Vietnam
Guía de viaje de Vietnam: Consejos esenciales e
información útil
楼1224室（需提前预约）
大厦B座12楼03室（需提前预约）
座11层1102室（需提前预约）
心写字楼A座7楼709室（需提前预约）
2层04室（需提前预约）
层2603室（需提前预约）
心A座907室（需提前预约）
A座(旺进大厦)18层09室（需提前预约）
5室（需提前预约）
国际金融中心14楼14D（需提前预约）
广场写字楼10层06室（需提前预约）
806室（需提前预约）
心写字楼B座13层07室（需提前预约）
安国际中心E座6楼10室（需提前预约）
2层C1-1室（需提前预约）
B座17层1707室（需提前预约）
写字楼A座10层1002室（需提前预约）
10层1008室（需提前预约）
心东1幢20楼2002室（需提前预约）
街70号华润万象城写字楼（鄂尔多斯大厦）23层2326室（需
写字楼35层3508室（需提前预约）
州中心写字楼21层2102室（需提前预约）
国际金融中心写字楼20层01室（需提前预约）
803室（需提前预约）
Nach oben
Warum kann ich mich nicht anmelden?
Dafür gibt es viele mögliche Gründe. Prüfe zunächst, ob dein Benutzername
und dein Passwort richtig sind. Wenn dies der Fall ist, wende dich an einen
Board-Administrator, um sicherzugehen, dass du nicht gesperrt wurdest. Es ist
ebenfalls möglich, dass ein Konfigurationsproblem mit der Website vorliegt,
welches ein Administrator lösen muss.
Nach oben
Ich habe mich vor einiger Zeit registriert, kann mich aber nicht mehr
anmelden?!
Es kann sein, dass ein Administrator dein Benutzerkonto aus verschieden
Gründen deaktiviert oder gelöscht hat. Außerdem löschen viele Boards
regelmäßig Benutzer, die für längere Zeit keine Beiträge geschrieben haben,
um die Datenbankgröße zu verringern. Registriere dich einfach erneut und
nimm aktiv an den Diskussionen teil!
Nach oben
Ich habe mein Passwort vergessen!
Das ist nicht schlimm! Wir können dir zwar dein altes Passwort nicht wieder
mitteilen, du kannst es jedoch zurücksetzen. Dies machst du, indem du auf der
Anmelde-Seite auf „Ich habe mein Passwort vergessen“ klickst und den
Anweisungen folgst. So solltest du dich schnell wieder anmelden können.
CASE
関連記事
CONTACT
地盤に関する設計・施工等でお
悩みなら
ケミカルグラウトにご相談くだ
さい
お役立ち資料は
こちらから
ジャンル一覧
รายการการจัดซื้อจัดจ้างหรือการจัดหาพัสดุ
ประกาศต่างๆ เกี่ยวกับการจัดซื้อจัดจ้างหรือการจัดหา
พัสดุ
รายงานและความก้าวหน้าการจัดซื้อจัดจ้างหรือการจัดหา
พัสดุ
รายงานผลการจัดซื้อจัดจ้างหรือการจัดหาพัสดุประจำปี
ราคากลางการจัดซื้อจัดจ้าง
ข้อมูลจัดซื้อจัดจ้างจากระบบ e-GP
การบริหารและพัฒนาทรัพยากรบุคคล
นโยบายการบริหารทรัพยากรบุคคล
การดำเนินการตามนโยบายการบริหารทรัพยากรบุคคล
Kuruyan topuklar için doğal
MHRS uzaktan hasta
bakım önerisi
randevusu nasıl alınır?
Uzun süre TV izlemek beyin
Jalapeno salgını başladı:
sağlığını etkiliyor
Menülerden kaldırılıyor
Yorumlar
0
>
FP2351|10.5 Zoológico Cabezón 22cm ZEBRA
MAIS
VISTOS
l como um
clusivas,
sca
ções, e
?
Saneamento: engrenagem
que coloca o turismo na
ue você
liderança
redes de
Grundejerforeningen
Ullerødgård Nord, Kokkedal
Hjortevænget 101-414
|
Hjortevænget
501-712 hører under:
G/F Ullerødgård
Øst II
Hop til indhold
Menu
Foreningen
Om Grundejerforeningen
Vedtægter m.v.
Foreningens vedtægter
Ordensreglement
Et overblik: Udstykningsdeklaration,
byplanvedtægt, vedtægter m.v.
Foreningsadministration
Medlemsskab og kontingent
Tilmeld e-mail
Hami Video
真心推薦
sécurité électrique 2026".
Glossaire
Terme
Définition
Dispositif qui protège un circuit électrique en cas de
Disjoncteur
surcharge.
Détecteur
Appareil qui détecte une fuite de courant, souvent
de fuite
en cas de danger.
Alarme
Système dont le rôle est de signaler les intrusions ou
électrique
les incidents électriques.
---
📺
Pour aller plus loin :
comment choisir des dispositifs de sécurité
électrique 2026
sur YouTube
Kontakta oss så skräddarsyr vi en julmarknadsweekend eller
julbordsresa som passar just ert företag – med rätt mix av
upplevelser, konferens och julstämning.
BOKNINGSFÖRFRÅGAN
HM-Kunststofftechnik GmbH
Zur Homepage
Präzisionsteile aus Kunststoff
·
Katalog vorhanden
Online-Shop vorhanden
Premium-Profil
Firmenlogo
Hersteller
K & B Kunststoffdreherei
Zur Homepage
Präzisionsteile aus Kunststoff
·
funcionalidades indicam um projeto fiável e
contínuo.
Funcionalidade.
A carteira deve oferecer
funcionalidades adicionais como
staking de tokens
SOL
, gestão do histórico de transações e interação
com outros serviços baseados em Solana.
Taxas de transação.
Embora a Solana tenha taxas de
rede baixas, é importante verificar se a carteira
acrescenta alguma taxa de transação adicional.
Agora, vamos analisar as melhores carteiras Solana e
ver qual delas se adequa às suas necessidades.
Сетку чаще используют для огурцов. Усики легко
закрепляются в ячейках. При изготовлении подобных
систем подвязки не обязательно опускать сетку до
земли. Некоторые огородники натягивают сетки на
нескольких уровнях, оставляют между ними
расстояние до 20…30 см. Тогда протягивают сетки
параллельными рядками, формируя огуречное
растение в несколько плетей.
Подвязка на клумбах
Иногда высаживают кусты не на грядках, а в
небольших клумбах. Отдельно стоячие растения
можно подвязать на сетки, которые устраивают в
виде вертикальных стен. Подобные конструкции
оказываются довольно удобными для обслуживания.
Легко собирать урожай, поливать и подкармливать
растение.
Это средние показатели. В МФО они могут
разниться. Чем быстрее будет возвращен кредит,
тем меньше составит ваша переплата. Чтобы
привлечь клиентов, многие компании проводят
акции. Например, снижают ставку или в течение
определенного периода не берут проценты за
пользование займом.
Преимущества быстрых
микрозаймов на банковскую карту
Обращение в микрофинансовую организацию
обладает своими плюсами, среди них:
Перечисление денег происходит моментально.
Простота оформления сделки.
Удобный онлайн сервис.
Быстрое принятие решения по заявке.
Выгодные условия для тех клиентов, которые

Action item
The string "dich" may occur in the listing; show every line where it does.

Problem solution
und dein Passwort richtig sind. Wenn dies der Fall ist, wende dich an einen
um die Datenbankgröße zu verringern. Registriere dich einfach erneut und
Anweisungen folgst. So solltest du dich schnell wieder anmelden können.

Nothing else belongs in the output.